2013 Act amends the definition of 'dividend' to make it clear certain transactions should not be treated as dividends for tax purposes. Applies from 1 Apr 2005.

Sections CD29B and YA 1 (definition of "bonus issue") of the Income Tax Act 2007; sections CD 21BA and OB 1 (definition of "bonus issue") of the Income Tax Act 2004

The definition of "dividend" has been amended to make it clear that certain transactions should not be treated as dividends for tax purposes. The changes do not involve a change in policy but clarify the policy intent for the specified transactions.

Background

A dividend that is derived by a person is treated to be income. The current dividend definition is based on the policy that, in general, distributions from a company to a shareholder should be taxed if there is a transfer of value to the shareholder and the transfer is made in recognition of the shareholder's ownership interest in the company (instead of, for example, an employer/employee relationship between the company and shareholder).

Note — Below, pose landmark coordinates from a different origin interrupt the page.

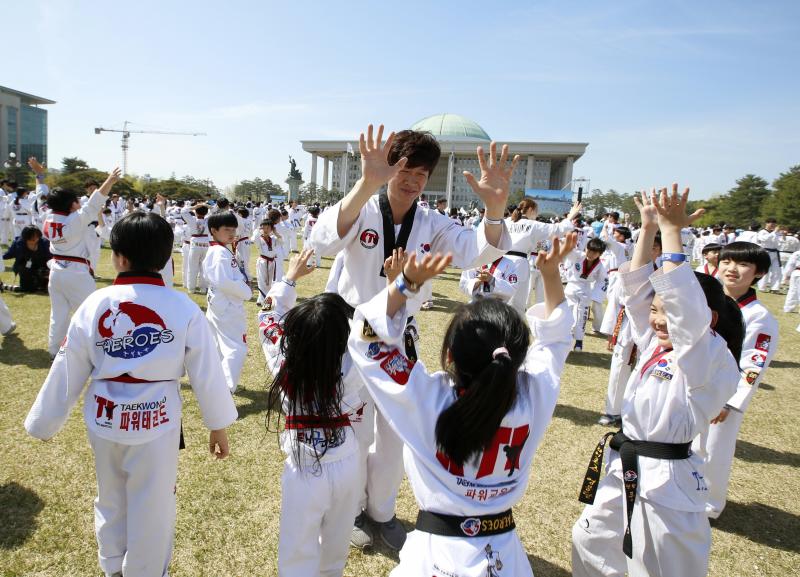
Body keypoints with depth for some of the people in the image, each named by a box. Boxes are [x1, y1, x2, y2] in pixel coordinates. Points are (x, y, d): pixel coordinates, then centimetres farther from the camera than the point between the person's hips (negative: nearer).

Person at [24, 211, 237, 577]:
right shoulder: (184, 309, -15)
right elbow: (206, 373, -9)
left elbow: (67, 371, -2)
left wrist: (44, 422, 14)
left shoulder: (94, 305, -10)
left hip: (105, 419, 3)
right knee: (151, 508, 16)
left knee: (111, 499, 27)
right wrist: (218, 425, 4)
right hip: (156, 422, -3)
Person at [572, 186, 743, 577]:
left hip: (667, 483, -7)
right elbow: (635, 289, 3)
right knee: (588, 544, 21)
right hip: (626, 471, 8)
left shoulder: (711, 359, -16)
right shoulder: (655, 346, 5)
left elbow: (686, 306, -32)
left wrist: (672, 231, -28)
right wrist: (649, 229, -3)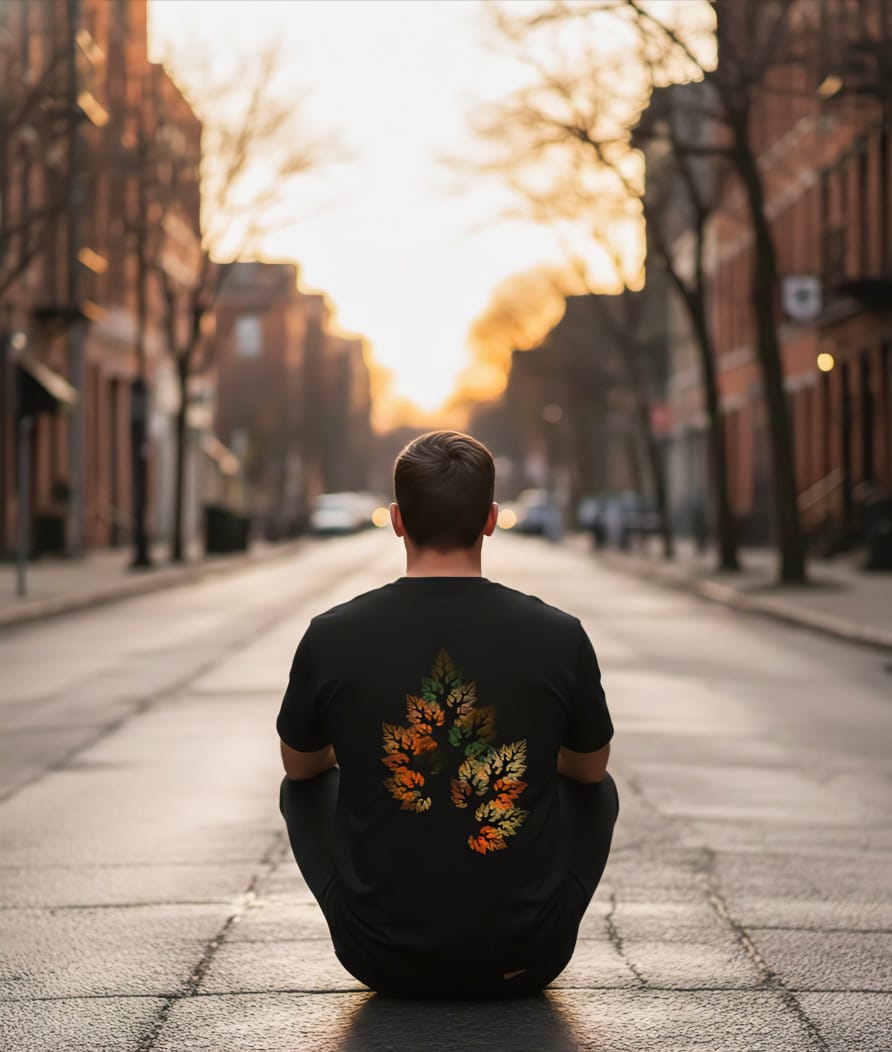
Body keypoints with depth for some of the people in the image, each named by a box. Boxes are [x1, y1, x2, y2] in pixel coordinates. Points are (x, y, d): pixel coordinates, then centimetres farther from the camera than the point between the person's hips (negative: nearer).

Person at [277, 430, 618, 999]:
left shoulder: (332, 637, -9)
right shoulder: (558, 637, -9)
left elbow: (301, 765, 11)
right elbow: (589, 768, 11)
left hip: (383, 961, 0)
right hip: (526, 962, 0)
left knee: (306, 788, 28)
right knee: (597, 791, 29)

Previously it was unclear whether certain transactions fell within the definition of "dividend". Amendments have therefore been made to clarify that certain transactions are not treated as dividends for tax purposes. The amendments do not involve a change in policy, nor do they imply that other arrangements fall within the dividend definition. The relevant transactions are described below: 

Rights issues

Companies can offer their shareholders rights to buy new shares, generally at a discount to the market value.

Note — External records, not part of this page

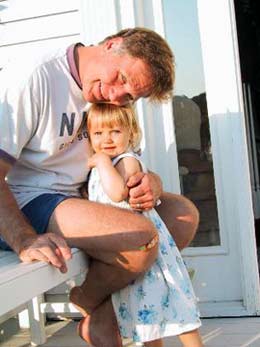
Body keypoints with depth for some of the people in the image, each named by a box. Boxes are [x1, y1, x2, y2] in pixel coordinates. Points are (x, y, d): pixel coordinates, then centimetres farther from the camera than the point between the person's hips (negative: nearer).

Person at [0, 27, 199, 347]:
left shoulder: (108, 96, 8)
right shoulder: (34, 75, -18)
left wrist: (152, 182, -10)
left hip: (78, 198, 9)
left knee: (184, 213, 4)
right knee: (140, 238, -29)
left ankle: (109, 311, 3)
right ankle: (88, 305, 2)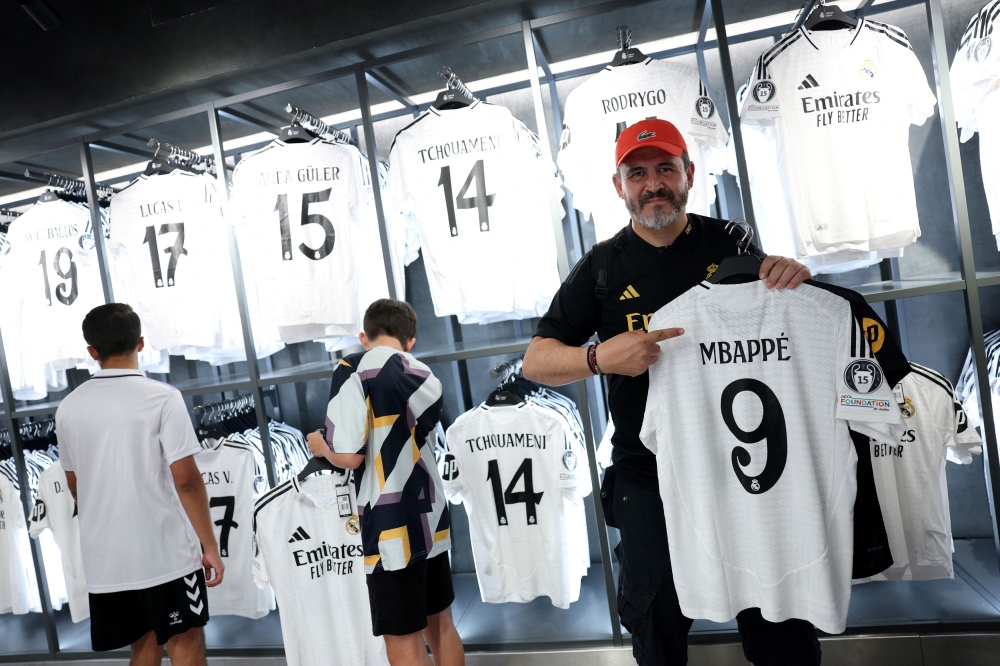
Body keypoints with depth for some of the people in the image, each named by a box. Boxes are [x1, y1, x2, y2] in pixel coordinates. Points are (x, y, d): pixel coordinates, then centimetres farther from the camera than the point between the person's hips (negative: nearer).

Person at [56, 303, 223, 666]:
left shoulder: (68, 408, 3)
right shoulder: (162, 397, -13)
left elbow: (75, 485, 13)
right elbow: (186, 480, -16)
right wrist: (210, 546, -8)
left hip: (104, 556, 5)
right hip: (166, 551, -5)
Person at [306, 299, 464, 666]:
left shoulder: (353, 369, -12)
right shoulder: (428, 378, 6)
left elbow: (350, 456, -17)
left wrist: (322, 447, 3)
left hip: (391, 528, -6)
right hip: (431, 519, 7)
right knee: (440, 624, 21)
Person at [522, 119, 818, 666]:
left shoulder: (730, 243, 4)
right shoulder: (602, 267, 3)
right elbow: (535, 361, -2)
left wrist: (792, 278, -10)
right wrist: (600, 357, -23)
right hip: (647, 475, 0)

Legislative changes have been made to make it clear that the discounted amount is not a taxable dividend for shareholders that exercise the right, and that the right itself (which has value and may in some cases be traded or renounced) is not a taxable dividend.

The policy rationale for ensuring that rights and discounted shares issued under a rights issue are not treated as dividends is that the company does not give up anything of value. A rights issue involves the company raising new equity when the shareholders invest new funds in the company.

Premiums paid under bookbuild arrangements

Following a rights issue, a bookbuild can take place. A bookbuild involves the rights of non-participating shareholders (who chose not to participate or were not entitled to participate) being offered to other investors who pay a premium for them. The original shareholder is paid all or part of this premium for giving up their rights.

Legislative changes have been made to make it clear that premiums paid under bookbuilds are not dividends for tax purposes. From a policy perspective, a bookbuild should not be treated as a dividend because, like a rights issue, the company does not give up anything of value.

Share splits

A share split involves a company diluting its shareholding whereby the shareholding proportions are retained but the shareholding is split into a greater number of shares.

The definition of "bonus issue" has been amended so that share splits that involve a subdivision of shares (that take place under the Companies Act 1993) can be excluded from the dividend definition. Previously, only bonus issues that involved the issue of new shares could be excluded from the definition of "dividend" for tax purposes. However, a subdivision of shares does not necessarily involve the issue of new shares.

From a policy perspective, a share split should not be treated as a taxable dividend because the company does not give up anything of value. Furthermore, in a subdivision of shares, the shareholder is generally not involved in a transaction with the company.

Key features

Two key changes have been made.

New section CD 29B of the Income Tax Act 2007 and CD 21BA of the Income Tax Act 2004 ensure that:

  • under a rights issue, the discounted amount is not a taxable dividend for those shareholders that exercise the right;
  • under a rights issue, the right itself (which has value and may in some cases be traded or renounced) is not a taxable dividend;
  • premiums paid under bookbuilds are not dividends for tax purposes.

The legislative definition of "bonus issue" has also been amended to include not only the issue of new shares, but the subdivision of shares. The existing tax rules for taxable bonus issues and non-taxable bonus issues will then apply to subdivisions of shares.

Application date

The changes apply from 1 April 2005. This is when the Income Tax Act 2004 (containing the dividend definition) came into effect. Similar changes have been made to the Income Tax Act 2007.